Nesse ponto, Beatriz Cerqueira lembrou que a gerente de Compras de Materiais e Serviços da Cemig, Ivna Araújo, relatou à CPI que a dispensa de pareceres jurídicos em contratações sem licitação foi questionada internamente e deu origem a um plano de ação para revisão do Regimento Interno.

Cargos de gestão – Professor Cleiton também perguntou qual o objetivo da nova orientação da companhia para a contratação de funcionários não concursados para cargos estratégicos. Em outubro de 2020, o Conselho de Administração da Cemig alterou norma interna para permitir a ocupação de até 40% das posições gerenciais por profissionais do mercado. 

Eduardo Soares ponderou que essa mescla trará mais diversidade de ideias e experiencias para a empresa, buscando adaptá-la às mudanças em curso no mercado de energia, como no setor de distribuição, para o qual está prevista a destinação de R$ 22,5 bilhões em cinco anos, segundo o depoente.

Para Professor Cleiton, na verdade trata-se de uma estratégia para substituir pessoas com uma relação identitária com a Cemig por profissionais sem o mesmo vínculo. Ao abordar os investimentos prometidos na distribuição de energia, ele questionou se era o fim do alardeado processo de privatização da empresa, mas ficou sem uma resposta contundente do diretor jurídico, que afirmou não estar ao alcance do comando da estatal este tipo de decisão.

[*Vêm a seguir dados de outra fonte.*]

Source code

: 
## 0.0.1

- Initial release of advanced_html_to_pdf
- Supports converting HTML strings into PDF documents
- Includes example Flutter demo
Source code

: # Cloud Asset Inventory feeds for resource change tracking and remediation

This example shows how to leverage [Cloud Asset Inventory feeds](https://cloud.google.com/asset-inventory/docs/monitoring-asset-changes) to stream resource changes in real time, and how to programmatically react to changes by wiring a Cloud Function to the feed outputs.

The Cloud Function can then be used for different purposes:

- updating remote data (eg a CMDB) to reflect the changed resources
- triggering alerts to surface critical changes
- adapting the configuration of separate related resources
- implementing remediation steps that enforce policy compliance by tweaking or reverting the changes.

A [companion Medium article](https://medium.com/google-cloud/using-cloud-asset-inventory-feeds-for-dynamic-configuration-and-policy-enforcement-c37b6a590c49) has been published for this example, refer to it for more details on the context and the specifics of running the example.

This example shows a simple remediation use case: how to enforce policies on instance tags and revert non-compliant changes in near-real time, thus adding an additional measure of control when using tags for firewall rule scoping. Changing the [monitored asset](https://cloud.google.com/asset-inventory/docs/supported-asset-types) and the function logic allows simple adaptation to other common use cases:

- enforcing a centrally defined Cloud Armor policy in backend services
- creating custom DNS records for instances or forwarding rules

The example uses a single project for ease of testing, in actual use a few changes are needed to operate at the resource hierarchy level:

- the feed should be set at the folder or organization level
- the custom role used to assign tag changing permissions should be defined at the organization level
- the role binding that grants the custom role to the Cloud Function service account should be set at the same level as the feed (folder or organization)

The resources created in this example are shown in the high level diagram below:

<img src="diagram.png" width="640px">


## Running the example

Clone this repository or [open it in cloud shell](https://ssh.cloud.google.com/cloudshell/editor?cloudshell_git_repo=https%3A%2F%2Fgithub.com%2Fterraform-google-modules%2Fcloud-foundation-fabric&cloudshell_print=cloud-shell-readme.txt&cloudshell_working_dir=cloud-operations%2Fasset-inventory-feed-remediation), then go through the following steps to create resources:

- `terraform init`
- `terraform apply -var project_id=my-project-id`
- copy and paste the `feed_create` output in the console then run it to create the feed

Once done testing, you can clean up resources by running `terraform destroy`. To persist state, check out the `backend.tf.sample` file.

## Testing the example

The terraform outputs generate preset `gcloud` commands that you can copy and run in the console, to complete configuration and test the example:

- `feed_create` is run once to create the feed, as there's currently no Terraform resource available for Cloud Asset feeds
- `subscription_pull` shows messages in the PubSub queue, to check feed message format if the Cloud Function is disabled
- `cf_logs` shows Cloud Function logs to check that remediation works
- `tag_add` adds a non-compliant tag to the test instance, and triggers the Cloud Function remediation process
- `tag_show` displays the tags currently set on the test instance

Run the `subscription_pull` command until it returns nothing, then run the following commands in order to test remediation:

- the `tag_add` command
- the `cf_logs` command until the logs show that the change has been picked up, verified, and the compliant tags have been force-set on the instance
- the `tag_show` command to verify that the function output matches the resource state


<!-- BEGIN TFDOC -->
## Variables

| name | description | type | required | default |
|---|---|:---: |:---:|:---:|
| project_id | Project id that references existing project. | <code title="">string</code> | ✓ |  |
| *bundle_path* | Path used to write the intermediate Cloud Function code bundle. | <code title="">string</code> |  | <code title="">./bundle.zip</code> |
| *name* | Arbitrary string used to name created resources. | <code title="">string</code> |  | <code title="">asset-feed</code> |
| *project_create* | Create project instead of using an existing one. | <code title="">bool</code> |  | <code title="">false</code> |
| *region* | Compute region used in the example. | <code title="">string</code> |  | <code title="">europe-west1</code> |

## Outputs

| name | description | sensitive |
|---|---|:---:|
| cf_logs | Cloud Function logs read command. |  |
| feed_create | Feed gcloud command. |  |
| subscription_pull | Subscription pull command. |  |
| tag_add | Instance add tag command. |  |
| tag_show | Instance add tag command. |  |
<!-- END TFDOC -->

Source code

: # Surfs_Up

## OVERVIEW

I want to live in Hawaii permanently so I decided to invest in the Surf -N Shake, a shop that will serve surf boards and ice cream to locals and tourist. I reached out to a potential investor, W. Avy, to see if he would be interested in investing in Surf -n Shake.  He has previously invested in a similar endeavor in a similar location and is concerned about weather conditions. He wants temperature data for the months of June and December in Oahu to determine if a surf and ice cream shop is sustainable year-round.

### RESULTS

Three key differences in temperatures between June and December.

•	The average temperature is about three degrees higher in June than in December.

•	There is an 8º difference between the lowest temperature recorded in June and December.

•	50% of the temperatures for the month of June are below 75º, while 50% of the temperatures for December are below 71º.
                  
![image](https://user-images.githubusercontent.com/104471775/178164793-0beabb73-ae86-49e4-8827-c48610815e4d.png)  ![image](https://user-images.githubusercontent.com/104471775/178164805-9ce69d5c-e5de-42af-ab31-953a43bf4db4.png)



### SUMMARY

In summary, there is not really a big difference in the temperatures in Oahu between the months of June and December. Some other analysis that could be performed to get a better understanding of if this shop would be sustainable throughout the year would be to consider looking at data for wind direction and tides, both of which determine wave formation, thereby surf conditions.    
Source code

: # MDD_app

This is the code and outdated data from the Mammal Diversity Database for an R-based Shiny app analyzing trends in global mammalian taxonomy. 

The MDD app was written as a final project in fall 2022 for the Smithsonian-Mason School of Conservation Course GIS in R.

Investigações – O deputado Zé Guilherme solicitou informações sobre as providências adotadas pela Cemig após denúncias de corrupção na área de suprimentos e sobre as investigações conduzidas pela Kroll.

O executivo informou que a Cemig decidiu fazer uma investigação corporativa independente sobre as denúncias, após receber ofícios do Ministério Público sobre os fatos. Isso porque, desde 2019, a empresa possui um acordo com autoridades dos Estados Unidos de cooperação nesse tipo de situação, o que inclusive ensejou o afastamento de seis profissionais denunciados, para que auditorias externas de demonstrações financeiras não ficassem comprometidas.

Para coletar e preservar os dados a serem investigados, relatou o depoente, a Kroll foi contratada e teve acesso a celulares e computadores corporativos.